Monads and regularity of vector bundles on projective varieties (Q2469314)

In their previous paper [Nagoya Math. J. 186, 119--155 (2007; Zbl 1134.14010)], the authors extended, using helix theory, the Castelnuovo-Mumford regularity for coherent sheaves on projective spaces to coherent sheaves on smooth projective varieties \(X\) of dimension \(n\) admitting an exceptional collection \((E^0_1,\dots ,E^0_{{\alpha}_0}, \dots ,E^n_1,\dots ,E^n_{{\alpha}_n})\) consisting of (exceptional) vector bundles which generate the derived category \({\mathcal D}:= {\text{D}}^b(\text{Coh}X)\) and which can be packed together into \(n+1\) blocks \({\mathcal E}_i=(E^i_1,\dots ,E^i_{{\alpha}_i})\) having the property that \({\text{Hom}}_{\mathcal D}(E^i_j,E^i_k)=0\) if \(j\neq k\), \(i=0,\dots ,n\). Examples of such varieties are the projective space \({\mathbb P}^n\) with the collection \(({\mathcal O}_{\mathbb P},{\mathcal O}_{\mathbb P}(1),\dots , {\mathcal O}_{\mathbb P}(n))\) (in which case the regularity defined by Costa and Miró-Roig coincides with the Castelnuovo-Mumford regularity), the smooth hyperquadric \(Q_n\subset {\mathbb P}^{n+1}\), with the collection \(({\mathcal O}_Q,{\mathcal O}_Q(1),\dots ,{\mathcal O}_Q(n-1),{\mathcal E}_n)\), where \({\mathcal E}_n=({\Sigma}_1(n-1),{\Sigma}_2(n-1))\) for \(n\) even and \({\mathcal E}_n=\Sigma (n-1)\) for n odd (\(\Sigma \), \({\Sigma}_1\), \({\Sigma}_2\) being the spinor bundles), the Grassmannians, the multiprojective spaces etc.
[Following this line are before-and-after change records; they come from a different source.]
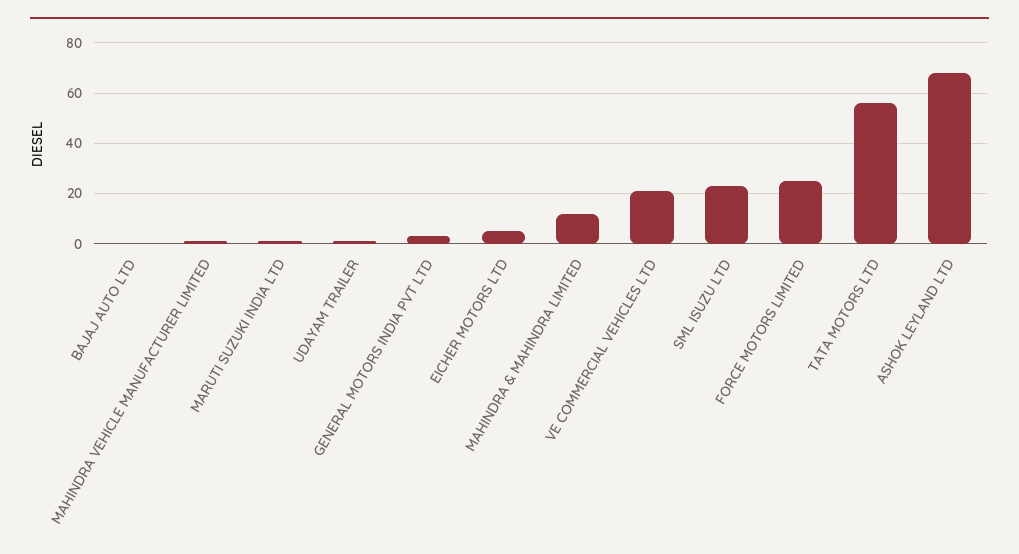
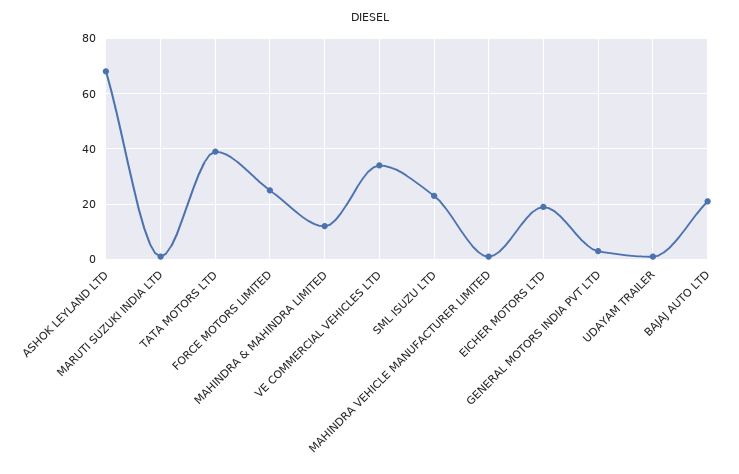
  {
-   "BAJAJ AUTO LTD": 0,
+   "BAJAJ AUTO LTD": 20,
    "MAHINDRA VEHICLE MANUFACTURER LIMITED": 0,
    "MARUTI SUZUKI INDIA LTD": 0,
    "UDAYAM TRAILER": 0,
    "GENERAL MOTORS INDIA PVT LTD": 5,
-   "EICHER MOTORS LTD": 5,
+   "EICHER MOTORS LTD": 20,
    "MAHINDRA & MAHINDRA LIMITED": 10,
-   "VE COMMERCIAL VEHICLES LTD": 20,
+   "VE COMMERCIAL VEHICLES LTD": 35,
    "SML ISUZU LTD": 25,
    "FORCE MOTORS LIMITED": 25,
-   "TATA MOTORS LTD": 55,
+   "TATA MOTORS LTD": 40,
    "ASHOK LEYLAND LTD": 70
  }

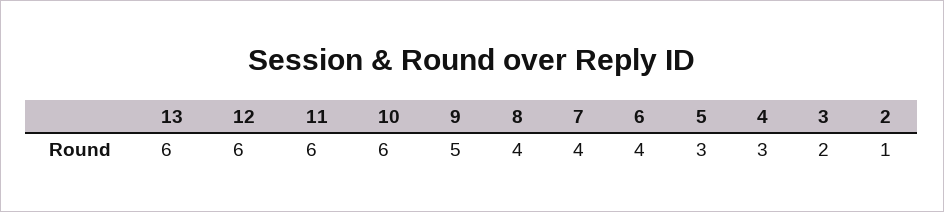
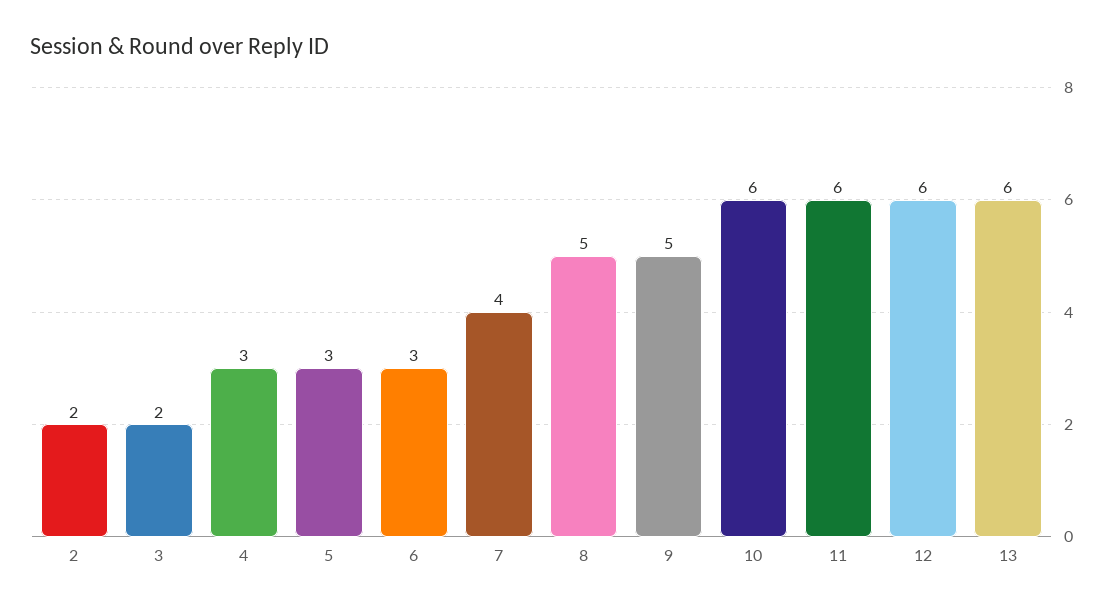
  {
    "13": 6,
    "12": 6,
    "11": 6,
    "10": 6,
    "9": 5,
-   "8": 4,
+   "8": 5,
    "7": 4,
-   "6": 4,
+   "6": 3,
    "5": 3,
    "4": 3,
    "3": 2,
-   "2": 1
+   "2": 2
  }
In the paper under review, the authors bound the regularity of a vector bundle \(E\) on \({\mathbb P}^n\) or on \(Q_n\) defined as the cohomology of a monad \[ 0\rightarrow \bigoplus {\mathcal O}(a_i)\rightarrow \bigoplus {\mathcal O}(b_j)\rightarrow \bigoplus {\mathcal O}(c_l) \rightarrow 0 \] in terms of the integers \(a_i\), \(b_j\), \(c_l\). They also improve this bound in the particular case where \(E\) is a mathematical instanton bundle on \(Q_n\), \(n\) odd.